- _Instructions for the task_
Among the entries below, find the lines that hold the word "clock" and report them.

== == ==

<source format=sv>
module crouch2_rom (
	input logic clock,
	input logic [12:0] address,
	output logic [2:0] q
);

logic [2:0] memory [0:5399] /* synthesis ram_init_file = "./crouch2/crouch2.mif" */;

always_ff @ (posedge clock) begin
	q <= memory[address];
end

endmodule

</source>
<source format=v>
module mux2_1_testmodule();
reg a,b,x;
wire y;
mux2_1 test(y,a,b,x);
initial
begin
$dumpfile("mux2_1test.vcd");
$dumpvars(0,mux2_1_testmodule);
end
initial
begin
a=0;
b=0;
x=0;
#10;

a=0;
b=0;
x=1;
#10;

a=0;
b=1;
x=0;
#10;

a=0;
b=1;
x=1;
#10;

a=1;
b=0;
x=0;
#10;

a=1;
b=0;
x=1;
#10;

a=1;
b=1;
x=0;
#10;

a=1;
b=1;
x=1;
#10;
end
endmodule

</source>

== == ==

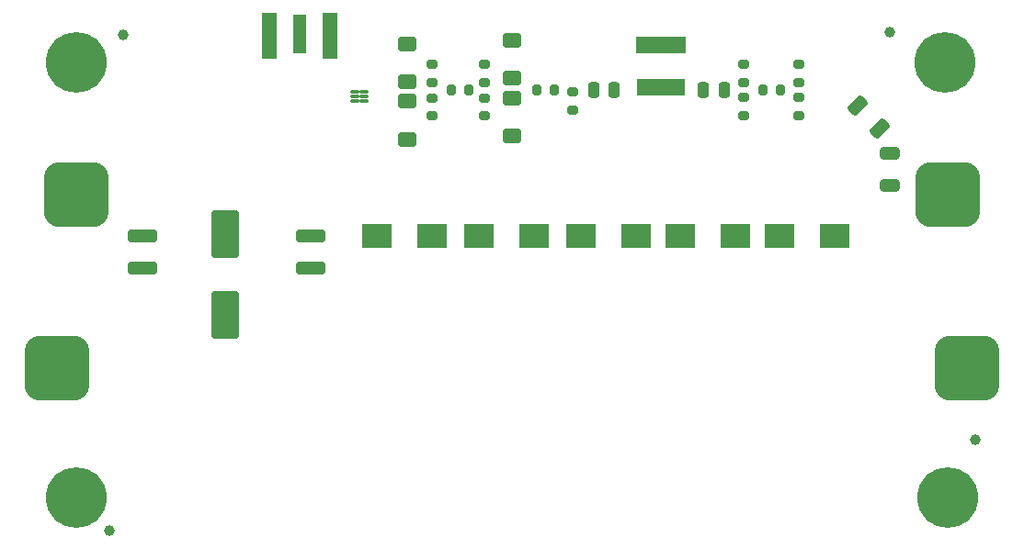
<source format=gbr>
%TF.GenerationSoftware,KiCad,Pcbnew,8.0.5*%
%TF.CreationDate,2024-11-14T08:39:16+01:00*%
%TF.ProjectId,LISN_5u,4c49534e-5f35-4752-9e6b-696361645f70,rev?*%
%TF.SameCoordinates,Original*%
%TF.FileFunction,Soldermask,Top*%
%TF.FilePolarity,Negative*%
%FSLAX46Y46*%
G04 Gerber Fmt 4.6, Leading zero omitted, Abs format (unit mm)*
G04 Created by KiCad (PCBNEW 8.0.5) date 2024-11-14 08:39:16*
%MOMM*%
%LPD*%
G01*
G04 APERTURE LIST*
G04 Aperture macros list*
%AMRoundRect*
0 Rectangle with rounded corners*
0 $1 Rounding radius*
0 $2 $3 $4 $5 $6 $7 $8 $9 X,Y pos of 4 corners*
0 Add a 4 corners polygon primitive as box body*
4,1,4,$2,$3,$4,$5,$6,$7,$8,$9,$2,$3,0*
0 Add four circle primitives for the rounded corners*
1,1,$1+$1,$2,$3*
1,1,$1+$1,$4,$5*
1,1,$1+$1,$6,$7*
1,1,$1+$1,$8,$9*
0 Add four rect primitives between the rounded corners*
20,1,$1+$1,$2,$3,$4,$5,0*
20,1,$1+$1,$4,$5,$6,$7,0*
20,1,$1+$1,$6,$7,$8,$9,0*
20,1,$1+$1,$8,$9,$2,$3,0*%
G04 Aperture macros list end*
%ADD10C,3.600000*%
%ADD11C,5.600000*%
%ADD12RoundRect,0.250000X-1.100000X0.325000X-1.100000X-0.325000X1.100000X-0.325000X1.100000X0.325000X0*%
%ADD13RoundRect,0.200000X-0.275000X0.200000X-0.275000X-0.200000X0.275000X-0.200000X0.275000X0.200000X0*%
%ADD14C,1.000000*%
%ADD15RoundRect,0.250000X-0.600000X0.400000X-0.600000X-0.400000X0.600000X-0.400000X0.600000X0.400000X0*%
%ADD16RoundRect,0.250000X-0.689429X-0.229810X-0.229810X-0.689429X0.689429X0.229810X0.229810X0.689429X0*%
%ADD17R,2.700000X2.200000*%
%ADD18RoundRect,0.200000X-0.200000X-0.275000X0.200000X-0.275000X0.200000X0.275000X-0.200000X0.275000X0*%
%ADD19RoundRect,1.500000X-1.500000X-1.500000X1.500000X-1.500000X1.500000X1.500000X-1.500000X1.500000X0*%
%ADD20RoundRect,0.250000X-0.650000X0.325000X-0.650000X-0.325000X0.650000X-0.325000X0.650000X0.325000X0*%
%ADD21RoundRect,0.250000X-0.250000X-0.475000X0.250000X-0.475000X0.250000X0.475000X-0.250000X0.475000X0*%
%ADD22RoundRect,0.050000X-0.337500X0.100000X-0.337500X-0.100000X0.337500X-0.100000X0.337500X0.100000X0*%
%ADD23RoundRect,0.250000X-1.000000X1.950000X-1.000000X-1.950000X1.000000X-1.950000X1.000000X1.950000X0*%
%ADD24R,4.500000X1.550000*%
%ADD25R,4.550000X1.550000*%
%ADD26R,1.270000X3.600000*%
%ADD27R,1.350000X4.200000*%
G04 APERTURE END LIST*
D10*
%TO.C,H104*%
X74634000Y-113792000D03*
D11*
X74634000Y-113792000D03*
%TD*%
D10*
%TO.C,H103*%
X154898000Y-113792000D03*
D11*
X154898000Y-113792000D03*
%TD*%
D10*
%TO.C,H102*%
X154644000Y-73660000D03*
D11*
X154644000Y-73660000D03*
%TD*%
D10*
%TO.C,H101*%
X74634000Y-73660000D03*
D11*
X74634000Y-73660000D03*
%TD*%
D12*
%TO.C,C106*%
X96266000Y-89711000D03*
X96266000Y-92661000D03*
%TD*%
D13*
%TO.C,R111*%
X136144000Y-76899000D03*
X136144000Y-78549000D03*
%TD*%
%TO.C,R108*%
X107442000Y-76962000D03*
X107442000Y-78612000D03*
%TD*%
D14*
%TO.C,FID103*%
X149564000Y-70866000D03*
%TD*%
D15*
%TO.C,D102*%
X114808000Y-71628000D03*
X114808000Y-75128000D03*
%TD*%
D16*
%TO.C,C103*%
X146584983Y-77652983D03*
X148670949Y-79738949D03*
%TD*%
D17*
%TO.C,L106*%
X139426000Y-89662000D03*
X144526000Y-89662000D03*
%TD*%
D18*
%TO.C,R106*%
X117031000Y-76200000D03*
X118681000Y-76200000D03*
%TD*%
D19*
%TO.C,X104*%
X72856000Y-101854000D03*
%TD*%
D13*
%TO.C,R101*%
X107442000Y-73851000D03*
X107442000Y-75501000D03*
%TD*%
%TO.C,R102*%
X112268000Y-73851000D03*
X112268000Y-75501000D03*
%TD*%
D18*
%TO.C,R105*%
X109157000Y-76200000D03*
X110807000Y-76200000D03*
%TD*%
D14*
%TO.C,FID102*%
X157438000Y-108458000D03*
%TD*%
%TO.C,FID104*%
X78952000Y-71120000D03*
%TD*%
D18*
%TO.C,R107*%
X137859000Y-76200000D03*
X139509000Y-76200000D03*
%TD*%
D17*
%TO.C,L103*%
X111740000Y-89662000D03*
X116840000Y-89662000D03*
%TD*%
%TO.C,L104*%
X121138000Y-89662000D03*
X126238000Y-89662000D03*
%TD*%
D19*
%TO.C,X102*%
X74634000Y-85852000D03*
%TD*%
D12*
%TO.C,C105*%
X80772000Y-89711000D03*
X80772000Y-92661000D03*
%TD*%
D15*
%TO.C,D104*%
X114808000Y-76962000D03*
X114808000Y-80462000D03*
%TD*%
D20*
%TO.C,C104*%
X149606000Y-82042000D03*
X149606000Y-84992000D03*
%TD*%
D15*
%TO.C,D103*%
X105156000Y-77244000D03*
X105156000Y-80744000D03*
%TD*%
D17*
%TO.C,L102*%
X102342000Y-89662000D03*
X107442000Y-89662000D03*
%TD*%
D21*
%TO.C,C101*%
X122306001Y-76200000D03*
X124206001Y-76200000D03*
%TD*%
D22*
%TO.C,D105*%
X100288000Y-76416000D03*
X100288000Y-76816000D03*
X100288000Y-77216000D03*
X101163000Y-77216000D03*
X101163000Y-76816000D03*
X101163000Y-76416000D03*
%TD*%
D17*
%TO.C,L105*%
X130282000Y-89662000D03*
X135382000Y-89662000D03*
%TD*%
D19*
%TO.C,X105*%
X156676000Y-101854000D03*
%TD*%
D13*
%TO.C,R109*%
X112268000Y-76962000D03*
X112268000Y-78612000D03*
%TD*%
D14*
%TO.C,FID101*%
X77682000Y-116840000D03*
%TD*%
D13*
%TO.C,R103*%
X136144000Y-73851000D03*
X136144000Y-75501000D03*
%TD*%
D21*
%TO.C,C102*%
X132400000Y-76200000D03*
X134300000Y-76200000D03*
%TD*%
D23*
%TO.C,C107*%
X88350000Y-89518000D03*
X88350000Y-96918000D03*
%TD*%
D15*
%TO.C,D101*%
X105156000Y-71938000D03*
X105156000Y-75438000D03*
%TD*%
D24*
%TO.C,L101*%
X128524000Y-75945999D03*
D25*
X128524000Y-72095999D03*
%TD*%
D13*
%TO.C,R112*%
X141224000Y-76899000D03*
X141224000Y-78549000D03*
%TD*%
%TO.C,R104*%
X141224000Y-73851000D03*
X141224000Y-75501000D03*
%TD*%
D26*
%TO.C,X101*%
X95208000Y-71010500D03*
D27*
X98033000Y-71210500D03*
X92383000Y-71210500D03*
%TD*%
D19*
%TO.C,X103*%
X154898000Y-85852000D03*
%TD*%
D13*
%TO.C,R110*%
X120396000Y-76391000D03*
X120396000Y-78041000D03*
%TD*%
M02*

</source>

== == ==

- _Result_
	input logic clock,
always_ff @ (posedge clock) begin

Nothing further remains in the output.